日本の国はここがおかしい

将来の希望を失いつつある日本、国民が安心して生活できる国になるにはどうすればいいか

貧乏人の子は貧乏になるしかなくなった日本という国

厚労省の賃金構造基本統計調査の退職金を含めない学歴別生涯賃金比較によれば、大企業に就職した大卒男性の生涯賃金は約3億1000万円。対して、大企業に入った高卒は2億6000万円で、同じ規模の会社に入っても、大卒と高卒とでは生涯賃金に5000万円の差がつきます。
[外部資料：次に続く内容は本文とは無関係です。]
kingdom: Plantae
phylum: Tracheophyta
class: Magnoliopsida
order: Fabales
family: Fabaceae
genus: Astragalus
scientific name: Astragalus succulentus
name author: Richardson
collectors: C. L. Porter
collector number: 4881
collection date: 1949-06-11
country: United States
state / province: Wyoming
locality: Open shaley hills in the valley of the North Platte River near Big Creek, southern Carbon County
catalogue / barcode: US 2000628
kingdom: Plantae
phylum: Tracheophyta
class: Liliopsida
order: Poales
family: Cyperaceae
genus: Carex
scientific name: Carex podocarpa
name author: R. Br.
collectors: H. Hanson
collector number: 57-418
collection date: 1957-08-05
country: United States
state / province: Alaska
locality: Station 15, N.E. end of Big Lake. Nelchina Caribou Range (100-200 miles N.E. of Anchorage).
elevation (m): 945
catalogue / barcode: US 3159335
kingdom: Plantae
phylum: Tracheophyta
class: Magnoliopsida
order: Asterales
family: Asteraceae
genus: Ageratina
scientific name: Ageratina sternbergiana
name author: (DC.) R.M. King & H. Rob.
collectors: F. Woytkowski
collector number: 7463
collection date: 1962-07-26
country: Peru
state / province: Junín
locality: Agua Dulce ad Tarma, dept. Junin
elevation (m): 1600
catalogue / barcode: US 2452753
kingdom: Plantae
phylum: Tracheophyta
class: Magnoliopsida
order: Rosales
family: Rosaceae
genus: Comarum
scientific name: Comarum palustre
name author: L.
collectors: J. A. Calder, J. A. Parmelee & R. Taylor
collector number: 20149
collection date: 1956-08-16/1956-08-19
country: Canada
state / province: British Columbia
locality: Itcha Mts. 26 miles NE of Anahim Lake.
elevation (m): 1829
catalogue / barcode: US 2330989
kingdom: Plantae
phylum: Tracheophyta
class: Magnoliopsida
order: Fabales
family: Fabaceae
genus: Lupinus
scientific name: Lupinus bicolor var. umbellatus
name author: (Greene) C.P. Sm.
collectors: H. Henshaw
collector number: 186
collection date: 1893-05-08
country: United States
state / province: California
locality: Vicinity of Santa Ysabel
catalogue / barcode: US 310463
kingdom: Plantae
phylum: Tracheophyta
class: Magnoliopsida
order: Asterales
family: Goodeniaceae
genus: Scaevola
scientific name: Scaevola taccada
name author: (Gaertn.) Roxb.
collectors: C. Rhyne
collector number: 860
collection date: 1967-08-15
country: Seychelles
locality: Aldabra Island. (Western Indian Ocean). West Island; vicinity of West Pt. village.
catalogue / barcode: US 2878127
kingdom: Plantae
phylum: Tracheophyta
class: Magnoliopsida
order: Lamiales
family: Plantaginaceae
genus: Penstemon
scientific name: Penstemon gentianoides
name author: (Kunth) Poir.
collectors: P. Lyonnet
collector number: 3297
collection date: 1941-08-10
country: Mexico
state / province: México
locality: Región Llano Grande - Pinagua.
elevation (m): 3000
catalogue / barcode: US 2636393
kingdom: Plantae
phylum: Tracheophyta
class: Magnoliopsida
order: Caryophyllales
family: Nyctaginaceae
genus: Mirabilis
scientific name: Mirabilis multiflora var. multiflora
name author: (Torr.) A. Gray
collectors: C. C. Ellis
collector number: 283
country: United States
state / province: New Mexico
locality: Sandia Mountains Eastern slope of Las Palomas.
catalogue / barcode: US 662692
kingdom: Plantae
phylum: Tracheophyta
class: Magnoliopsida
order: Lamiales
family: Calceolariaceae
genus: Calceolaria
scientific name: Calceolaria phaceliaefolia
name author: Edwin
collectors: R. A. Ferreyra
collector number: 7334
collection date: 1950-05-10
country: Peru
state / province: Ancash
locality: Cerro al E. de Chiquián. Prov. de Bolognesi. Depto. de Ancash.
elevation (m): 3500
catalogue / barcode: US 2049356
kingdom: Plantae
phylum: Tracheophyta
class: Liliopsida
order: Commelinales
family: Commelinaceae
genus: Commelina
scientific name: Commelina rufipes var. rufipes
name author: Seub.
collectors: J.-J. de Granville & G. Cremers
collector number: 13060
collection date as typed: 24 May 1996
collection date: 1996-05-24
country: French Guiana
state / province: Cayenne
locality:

さらに、小さい企業に入った高卒の場合は、生涯賃金は1億8000万円に下がるので、大卒大企業就職組と比較すると、ほぼ倍近い1億3000万円もの差が開いている。

 

将来の所得を考えるならば、大学へ進学すべきだがそのハードルは昔とは比べ物にならないほど高くなっている。親の給料はこの30年間全然上がっていないのに、大学の授業料だけは右肩上がりである。国立大学でも入学金と併せて81万円(内授業料53万円)私立文系で116万円(内授業料78万円)私立理系で154万円(内授業料110万円)これが医歯系になると授業料482万円(内授業料286万円)まで膨れ上がる。

 

地方から東京など都市部への進学をする場合には、家賃や生活費の仕送りとして最低でも年120万円程度の仕送が必要となる。

 

子の大学進学は、試験の成績だけではなく、親の経済力がないとそもそも不可能である。奨学金を借りれば貧乏でも進学できるという意見もあるが、その結果はより悲惨である。大企業に就職できた学生はまだいいが、給料の安い会社や非正規の職しか得られなかった場合には、少ない収入から生活費と奨学金の返済が必要となり、ぎりぎりの貧困生活をおくっている者も多い。

 

現在日本では生まれた両親の所得状況によって子どもの将来は決定づけられているといっていい。勿論例外はあるが、大部分はどんなに努力しても貧乏な家の子は貧乏だし、裕福な家の子は裕福になる。

 

日本が何故こんな貧困社会になったかというと、その原因は政府の政策失敗と無策にある。現在大学生の子供を持つのは大部分1970年代に生まれた世代であるが、彼らが就職してからの30年間というもの、日本経済の不振と政府の政策により、所得がまったく増えない給料デフレ時代に突入したことによる。

 

いずれにせよ、親世代の所得減少、教育費の高騰、非正規の増加と賃金の低下という日本社会の劣化が貧困家庭の子供は貧困になるという連鎖をうんでいる。